The kinetic attack variant of the unmanned fighter will now be known as the CA-1 Kinetic Attack (CA-1KA) (fitting), and the two models are designed to work as part of a swarm (together or with manned platforms like the Eurofighter).
Puddle jumping: Last fall, Helsing took everyone’s favorite tiny little plane concept—otherwise known as CCA—and brought it across the pond.
- The goal of small-ish drone fighters like Anduril’s Fury (YFQ-44A), General Atomics’ Gambit (YFQ-42A), or, indeed, Helsing’s CA-1 Europa is to add oomph to a fighter force without adding the cost of or manpower required for additional manned high-end aircraft (like F-16s or F-35s).
- These smaller, cheaper, autonomous drone-planes can fly alongside pilots and carry out everything from sensing, to kinetic go boom stuff, to—as in CA-1EA’s case—EW attacks.

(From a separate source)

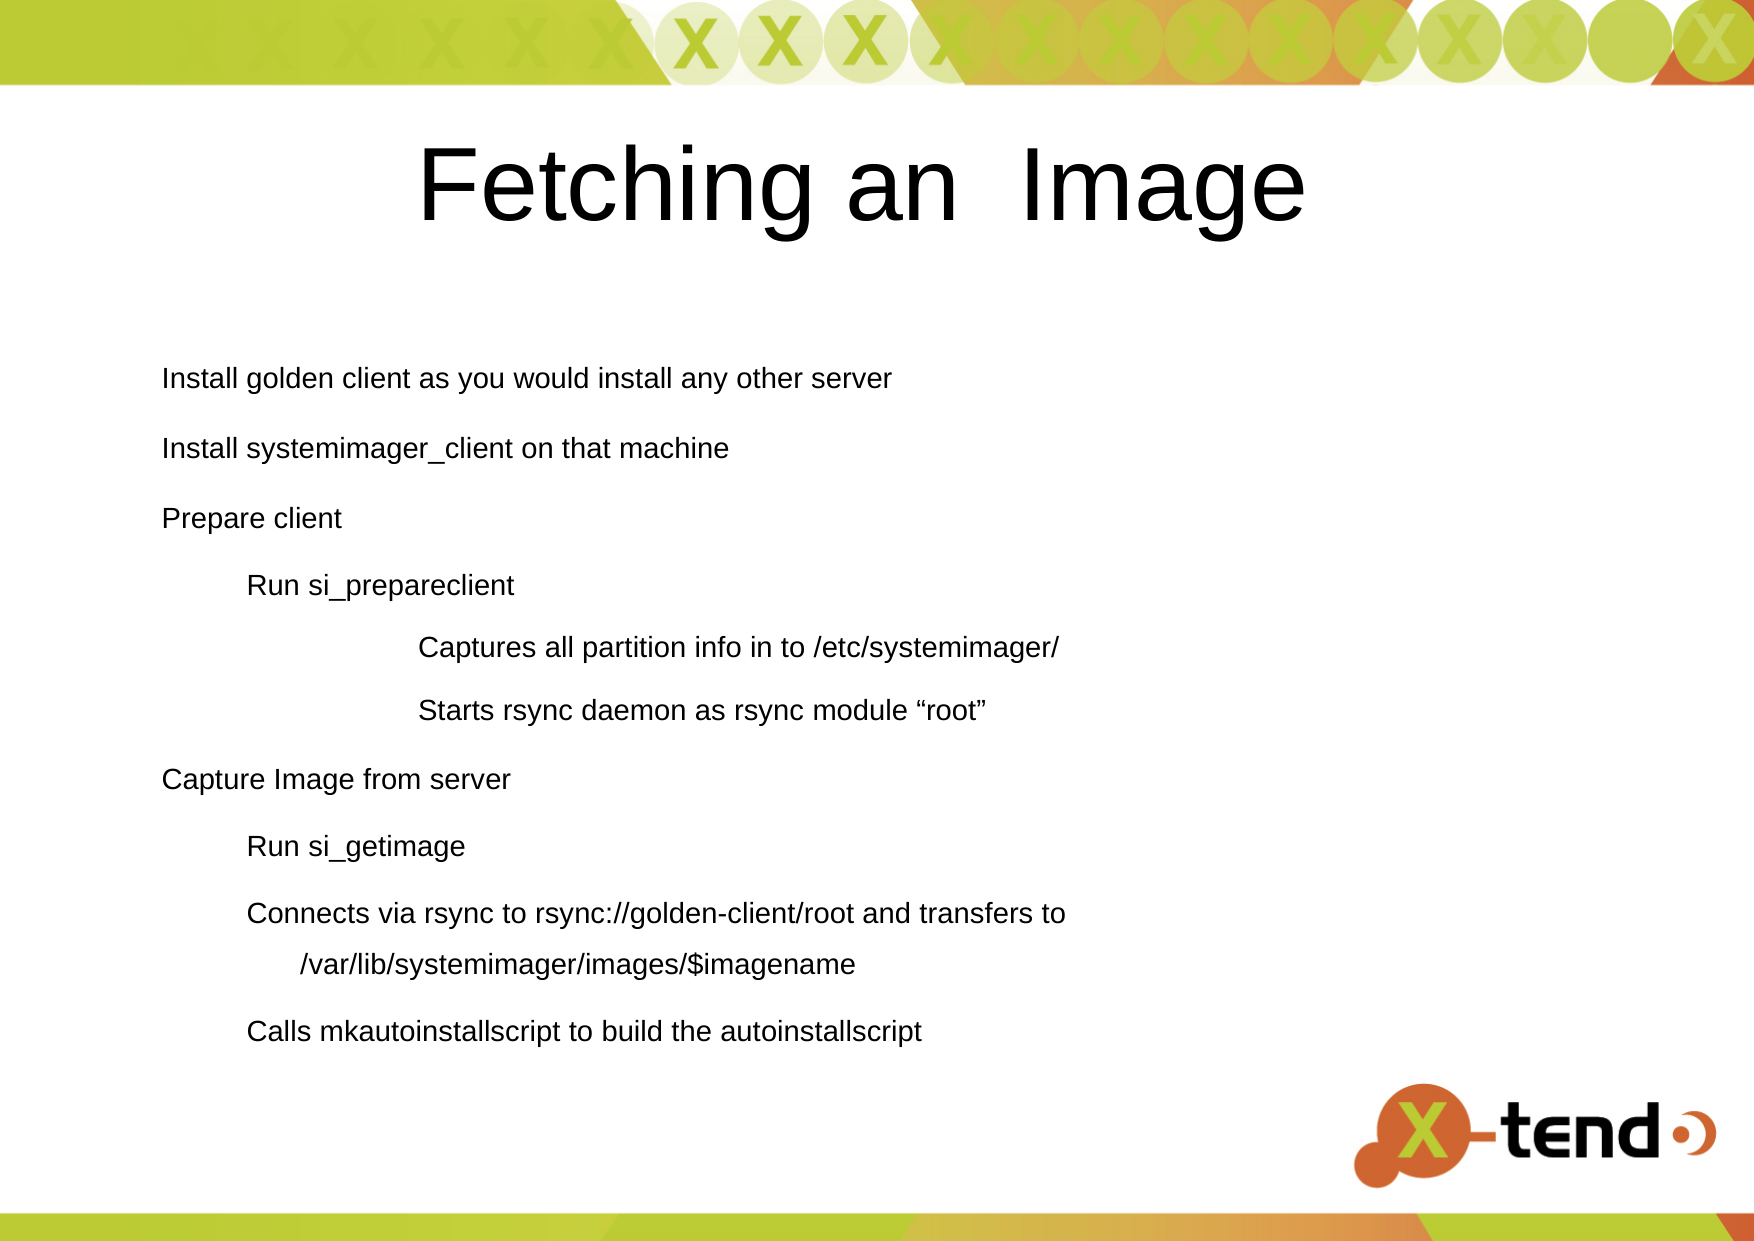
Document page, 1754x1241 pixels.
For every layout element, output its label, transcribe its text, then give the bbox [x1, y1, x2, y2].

title Fetching an Image [128, 49, 1627, 257]
list Install golden client as you would install any other server Install systemimager_client on that machine Prepare client Run si_prepareclient Captures all partition info in to /etc/systemimager/ Starts rsync daemon as rsync module “root” Capture Image from server Run si_getimage Connects via rsync to rsync://golden-client/root and transfers to /var/lib/systemimager/images/$imagename Calls mkautoinstallscript to build the autoinstallscript [161, 344, 1627, 1207]
picture [0, 0, 1754, 1241]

They don’t call ‘em loyal wingmen for nothing.
- It’s worth noting that it’s not only Europeans making European CCAs—last summer, Anduril inked a partnership with German defense giant Rheinmetall to scale up production of its products in Europe, including Fury.
Black box: Details on Helsing’s European CCA variant and its development have stayed pretty under wraps, but here’s what we know:
- According to the company, it’s an “autonomous fighter jet in the three-to-five ton class under development at Helsing and its subsidiary Grob Aircraft.” That’s about 10 tons less than an F-35, FWIW.
- Per Helsing, the mini-fighter will be about 11m long with a 10m wingspan, have a max takeoff weight of 4 tons, and will travel at “high-subsonic” speeds.
- The whole thing will be flown by Helsing’s Centaur AI autonomous combat system, and EW will be powered by Cirra, the company’s “deep learning-based EW system countering adaptive, software-defined IADS emitters.”
- And they’ve got a whole lot of cash money to develop all this fun stuff—the company has officially raised $1.6B-ish in funding, and is reportedly raising another $1.2B at an $18B valuation. With that kind of cash, you can make all the drone-planes you want.
Fraternal twins: Both variants of Europa—CA-1KA and CA-1EA will “share the same airframe, propulsion system, autonomy software suite, and ground control infrastructure.” The only difference is the payload—boom-boom kinetic stuff versus jamming.
- The idea is that keeping things standardized and modular makes the platform easier, cheaper, and quicker to produce at scale.
Helsing says the platform is currently in development, with CA-1KA set to fly in early 2027. Per the company, Initial Operating Capacity (IOC) for the kinetic variant is planned for 2029, and IOC for CA-1EA is set for 2031.
Now that competition’s heating up—what’s the German equivalent of popcorn?